Não bastasse tudo isso, o TSE (Tribunal Superior Eleitoral) acaba de aprovar a criação de mais dois partidos. Chegamos perto de 40 agremiações com direito a tempo de rádio e televisão, verba pública oriunda do fundo partidário e uma chance enorme de fazer negócios escusos por dentro das franquias democráticas. Admitamos que Marina Silva, com sua Rede Sustentabilidade, tenha legitimidade para a legenda. Mas não é razoável, mesmo no caso dela, que figuras independentes saiam a fundar siglas para chamar de suas. As leis políticas e eleitorais do Brasil precisam mudar urgentemente.
E na economia, continuamos nas mãos de Joaquim Levy.
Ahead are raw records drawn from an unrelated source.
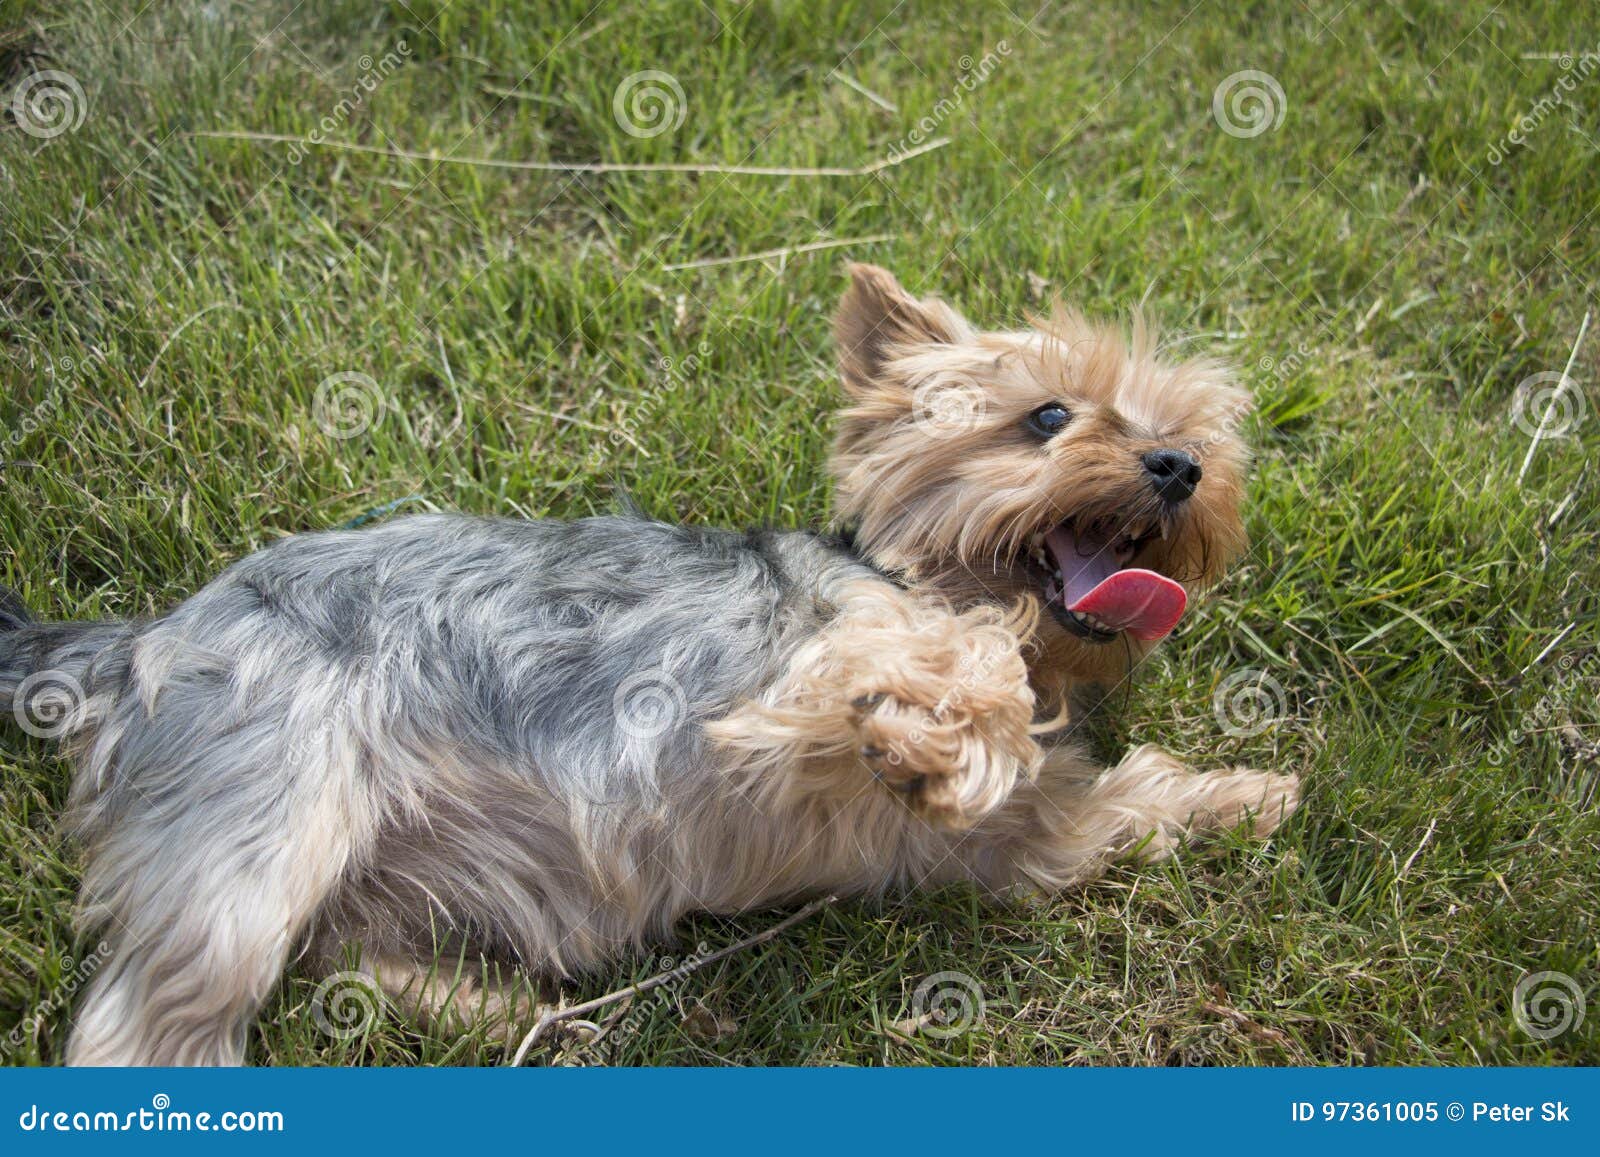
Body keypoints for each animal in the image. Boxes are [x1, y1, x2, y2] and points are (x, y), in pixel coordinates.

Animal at [0, 267, 1292, 1062]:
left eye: (1194, 435)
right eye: (1046, 417)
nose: (1178, 466)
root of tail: (140, 638)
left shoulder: (1024, 842)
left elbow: (1117, 805)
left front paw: (1244, 795)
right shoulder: (793, 688)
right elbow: (965, 671)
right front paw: (940, 731)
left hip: (358, 872)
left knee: (341, 962)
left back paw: (495, 1009)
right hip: (262, 818)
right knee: (161, 1009)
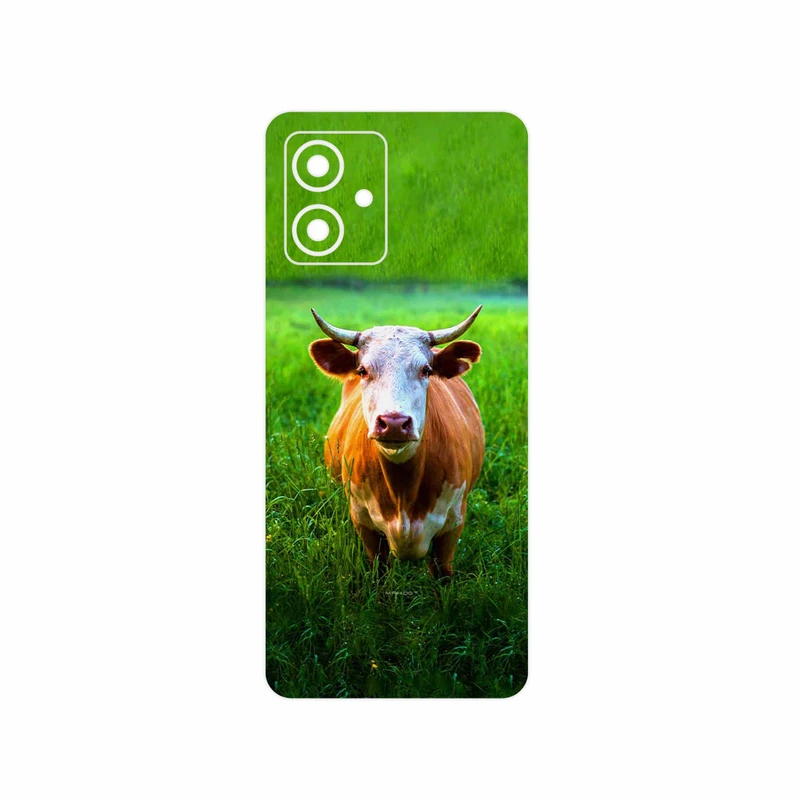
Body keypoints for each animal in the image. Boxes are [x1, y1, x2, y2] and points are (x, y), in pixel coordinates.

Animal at [308, 306, 485, 580]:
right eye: (363, 370)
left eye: (426, 370)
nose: (393, 422)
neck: (404, 491)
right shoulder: (364, 524)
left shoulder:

Isso não é tão ruim quanto alguns acham, mas o remédio a ser aplicado por ele deve ser bem dosado. Técnico respeitado, o atual ministro da Fazenda tem uma pauta definida. Está decidido a dar solvência ao país. Mas demonstra alguma dificuldade em perceber toda a complexidade do mercado. O setor produtivo não pode perder o oxigênio, pois precisa continuar gerando emprego e renda. Não se combate recessão com mais paralisia. Todavia, é sabido e consabido que o ajuste fiscal é condição para a manutenção da estabilidade. E Levy não pode ser atrapalhado nessa meta.
Ora, não há como sonhar desse jeito. Não há utopia que pare em pé. Não há otimismo que não se transforme em tolice. O quadro político que estamos vivendo conduz o Brasil para um cenário de dificuldades ainda maiores. As recentes mexidas ministeriais não darão a sustentabilidade que a presidente pretendera. Foi apenas um arremedo, anunciado como grande feito, mas sem envergadura para ir além de alguns meses. E não toca com profundidade no custeio e nos exorbitantes gastos do governo. São sacrifícios de perfumaria.
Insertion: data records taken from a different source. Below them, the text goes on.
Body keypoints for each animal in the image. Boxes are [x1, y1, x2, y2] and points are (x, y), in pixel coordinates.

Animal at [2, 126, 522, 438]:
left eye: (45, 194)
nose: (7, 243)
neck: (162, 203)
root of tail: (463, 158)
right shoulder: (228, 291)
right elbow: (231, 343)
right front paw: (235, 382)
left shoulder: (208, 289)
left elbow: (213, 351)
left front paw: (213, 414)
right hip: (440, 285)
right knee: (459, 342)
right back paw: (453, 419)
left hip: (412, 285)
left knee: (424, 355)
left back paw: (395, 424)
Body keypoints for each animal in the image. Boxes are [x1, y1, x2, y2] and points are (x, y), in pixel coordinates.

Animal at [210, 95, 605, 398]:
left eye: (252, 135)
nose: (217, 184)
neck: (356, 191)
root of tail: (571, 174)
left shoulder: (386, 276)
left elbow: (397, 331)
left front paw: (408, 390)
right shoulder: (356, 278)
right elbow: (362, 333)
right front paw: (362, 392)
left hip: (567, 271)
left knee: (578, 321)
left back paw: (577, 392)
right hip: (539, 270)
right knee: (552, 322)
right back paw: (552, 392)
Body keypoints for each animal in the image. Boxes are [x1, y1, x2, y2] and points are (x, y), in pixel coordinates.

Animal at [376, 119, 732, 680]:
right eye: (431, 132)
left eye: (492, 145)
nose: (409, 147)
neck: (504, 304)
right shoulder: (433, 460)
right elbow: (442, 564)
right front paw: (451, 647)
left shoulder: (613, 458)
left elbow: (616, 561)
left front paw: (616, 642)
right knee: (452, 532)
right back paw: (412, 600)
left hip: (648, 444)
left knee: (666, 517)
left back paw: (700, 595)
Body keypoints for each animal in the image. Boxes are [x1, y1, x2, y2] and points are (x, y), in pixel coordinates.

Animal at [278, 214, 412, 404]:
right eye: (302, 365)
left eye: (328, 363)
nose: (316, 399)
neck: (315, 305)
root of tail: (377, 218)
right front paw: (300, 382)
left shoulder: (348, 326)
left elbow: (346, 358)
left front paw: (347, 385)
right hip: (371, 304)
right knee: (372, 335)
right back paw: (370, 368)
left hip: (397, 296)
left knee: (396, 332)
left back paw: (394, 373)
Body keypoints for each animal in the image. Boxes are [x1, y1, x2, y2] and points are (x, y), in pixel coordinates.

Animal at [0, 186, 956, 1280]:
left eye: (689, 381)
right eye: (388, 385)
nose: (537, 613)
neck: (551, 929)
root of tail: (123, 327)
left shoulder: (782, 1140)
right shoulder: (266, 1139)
Queria crer em algo diferente, mas falsas expectativas não devem ser estimuladas. A realidade que vivemos, circunstancialmente, tem essas tintas que acabei de expor. É difícil saber onde tudo isso vai desembocar. Mas, se há algum fio de esperança, e sempre há, ele está no reclame consciente da própria sociedade. Por vias cívicas e democráticas, os brasileiros precisam exigir um novo rumo – novo nos métodos, nos valores, nas práticas, nos projetos. Só um ímpeto social, seguido de profundas reformas estruturais, recolocará o Brasil nos trilhos. E permitirá fazer surgir, então, um otimismo realista.